Online Tracking Technologies, HIPAA, and the Warby Parker Penalty
HHS Office for Civil Rights warns that when covered entities or business associates use Tracking Technologies that collect PHI and disclose it to third-party vendors, that can be an impermissible disclosure violating the HIPAA Privacy Rule. In February 2025 OCR imposed a $1.5 million penalty on Warby Parker for HIPAA Security Rule failures.
HHS Office for Civil Rights (OCR) guidance states that when covered entities or business associates use Tracking Technologies - cookies, pixels, and web or app trackers - that collect PHI and disclose it to third-party tracking vendors, that disclosure can be an impermissible disclosure violating the HIPAA Privacy Rule. Regulated entities must configure user-authenticated pages so trackers use or disclose PHI only as the Privacy Rule allows.
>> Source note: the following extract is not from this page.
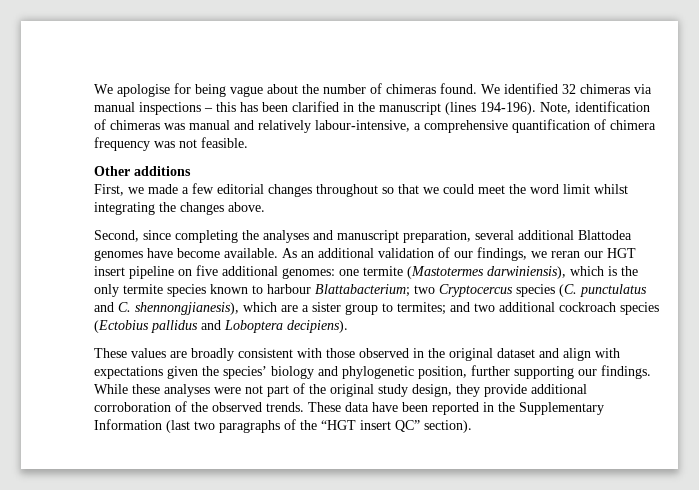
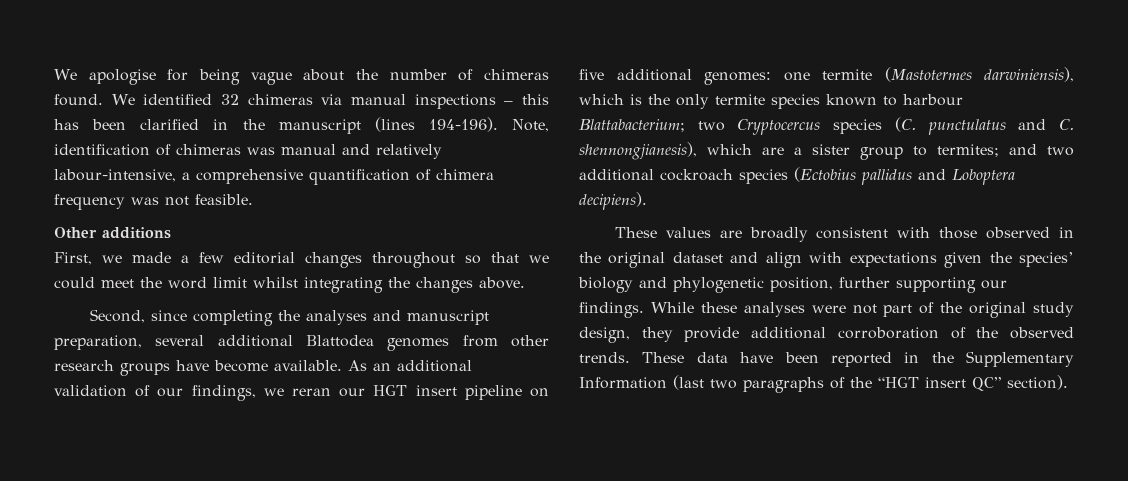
(143, 255) none -> [462,335,549,347] [54,360,170,376] from other research groups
Companies not covered by HIPAA still must protect health information under the FTC Act (which prohibits unfair or deceptive practices), even when a third party built their website or app.
In February 2025 HHS OCR imposed a $1.5 million penalty on Warby Parker for violating the HIPAA Security Rule after a 2018 credential-stuffing attack exposed about 200,000 customers' information. OCR found Warby Parker failed to conduct a risk analysis, implement security measures such as multi-factor authentication, and review system activity logs.